EPA sides with tribes on petition to regulate toxic tire chemical that kills salmon
In August, three Native tribes — two in Washington, and one in California — petitioned the EPA to regulate the use of 6PPD in tire manufacturing.
6PPD has been in use for decades as a bonding agent to prevent cracking and general wear and tear in tires. When the surface of the tire reacts with ozone or oxygen, it turns into a new compound called 6PPD-Quinone.
"6PPD-Q, which we've now discovered, is the second most toxic chemical ever evaluated to aquatic life," said Elizabeth Forsyth, senior attorney with Earthjustice’s Biodiversity Defense Program, who worked on the petition.
The primary result of exposure is called urban runoff mortality syndrome, which kills up to 100% of coho salmon returning to streams in an urban watershed.
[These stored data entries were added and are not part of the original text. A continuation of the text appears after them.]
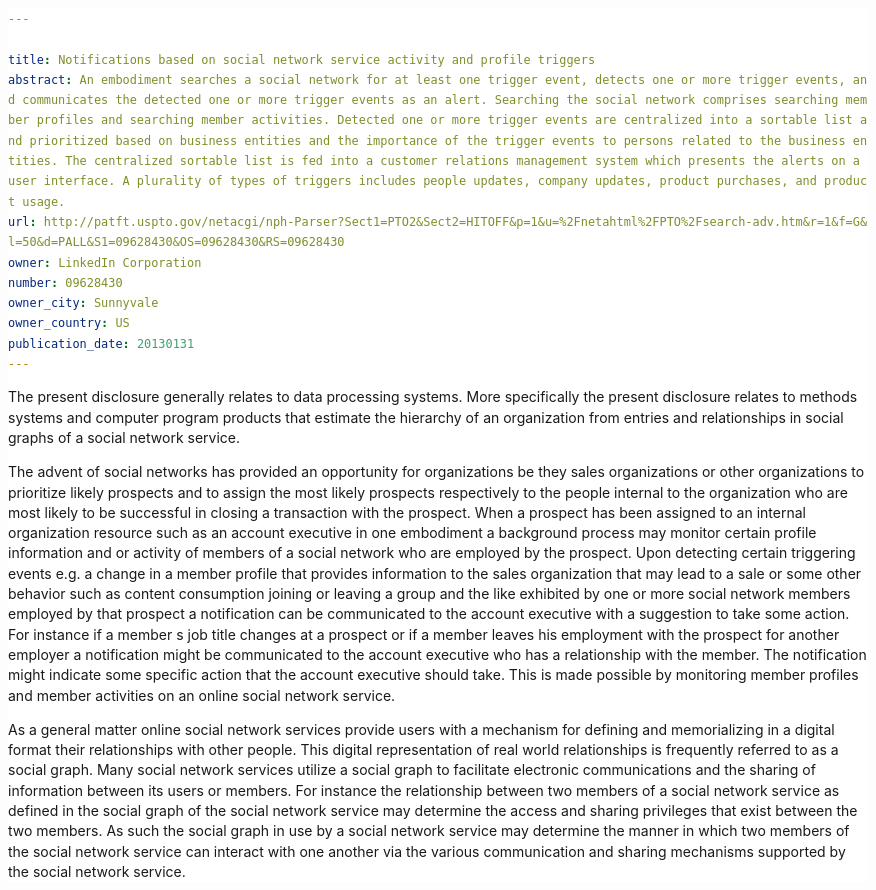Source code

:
 ```yaml
---

title: Notifications based on social network service activity and profile triggers
abstract: An embodiment searches a social network for at least one trigger event, detects one or more trigger events, and communicates the detected one or more trigger events as an alert. Searching the social network comprises searching member profiles and searching member activities. Detected one or more trigger events are centralized into a sortable list and prioritized based on business entities and the importance of the trigger events to persons related to the business entities. The centralized sortable list is fed into a customer relations management system which presents the alerts on a user interface. A plurality of types of triggers includes people updates, company updates, product purchases, and product usage.
url: http://patft.uspto.gov/netacgi/nph-Parser?Sect1=PTO2&Sect2=HITOFF&p=1&u=%2Fnetahtml%2FPTO%2Fsearch-adv.htm&r=1&f=G&l=50&d=PALL&S1=09628430&OS=09628430&RS=09628430
owner: LinkedIn Corporation
number: 09628430
owner_city: Sunnyvale
owner_country: US
publication_date: 20130131
---
```

The present disclosure generally relates to data processing systems. More specifically the present disclosure relates to methods systems and computer program products that estimate the hierarchy of an organization from entries and relationships in social graphs of a social network service.

The advent of social networks has provided an opportunity for organizations be they sales organizations or other organizations to prioritize likely prospects and to assign the most likely prospects respectively to the people internal to the organization who are most likely to be successful in closing a transaction with the prospect. When a prospect has been assigned to an internal organization resource such as an account executive in one embodiment a background process may monitor certain profile information and or activity of members of a social network who are employed by the prospect. Upon detecting certain triggering events e.g. a change in a member profile that provides information to the sales organization that may lead to a sale or some other behavior such as content consumption joining or leaving a group and the like exhibited by one or more social network members employed by that prospect a notification can be communicated to the account executive with a suggestion to take some action. For instance if a member s job title changes at a prospect or if a member leaves his employment with the prospect for another employer a notification might be communicated to the account executive who has a relationship with the member. The notification might indicate some specific action that the account executive should take. This is made possible by monitoring member profiles and member activities on an online social network service.

As a general matter online social network services provide users with a mechanism for defining and memorializing in a digital format their relationships with other people. This digital representation of real world relationships is frequently referred to as a social graph. Many social network services utilize a social graph to facilitate electronic communications and the sharing of information between its users or members. For instance the relationship between two members of a social network service as defined in the social graph of the social network service may determine the access and sharing privileges that exist between the two members. As such the social graph in use by a social network service may determine the manner in which two members of the social network service can interact with one another via the various communication and sharing mechanisms supported by the social network service.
The Port Gamble S'Klallam Tribe, Puyallup Tribe, and Yurok Tribe in California signed onto the petition asking the EPA to regulate the use of 6PPD in tire manufacturing. Proponents hope regulation will push tire manufacturers to develop alternatives to 6PPD. A letter of resolution for support was also signed by a coalition of 57 Northwest tribes.
This week, Earthjustice announced a new lawsuit against tire manufacturers for their use of 6PPD. It was filed by the Pacific Coast Federation of Fishermen's Association and the Institute for Fisheries Resources.
"A lot of our people are dependent for their livelihoods on the harvesting of salmon," said Glen Spain, executive director for the Pacific Coast Federation of Fishermen’s Association. "The problem is that a lot of our salmon runs are deeply distressed."
Spain said that 6PPD-Quinone isn't the only reason fishing stocks are struggling, but the potency of the chemical for salmon is clearly a contributing cause. In California, salmon fishing has slowed to a halt due to low fish counts.
"The problem is a lot of them don't survive in the juvenile stage in the egg stage because their eggs are poisoned," Spain said. "That's the problem. Not enough of them survive to get out to the ocean to come back for our harvest."
Soundside reached out to the U.S. Tire Manufacturers Association (USTMA) or a response to the recent petition and lawsuit brought by Earthjustice.
In a media statement, the association emphasized their current work and commitment to working with the EPA on evaluating potential alternatives to 6PPD:
"At present, 6PPD presents a critical and essential use in tires," the tire association said. "While many potential alternatives are being considered, none has been demonstrated to be technically feasible for meeting federal safety requirements. Any premature prohibition on the use of 6PPD in tires would be detrimental to public safety and the national economy."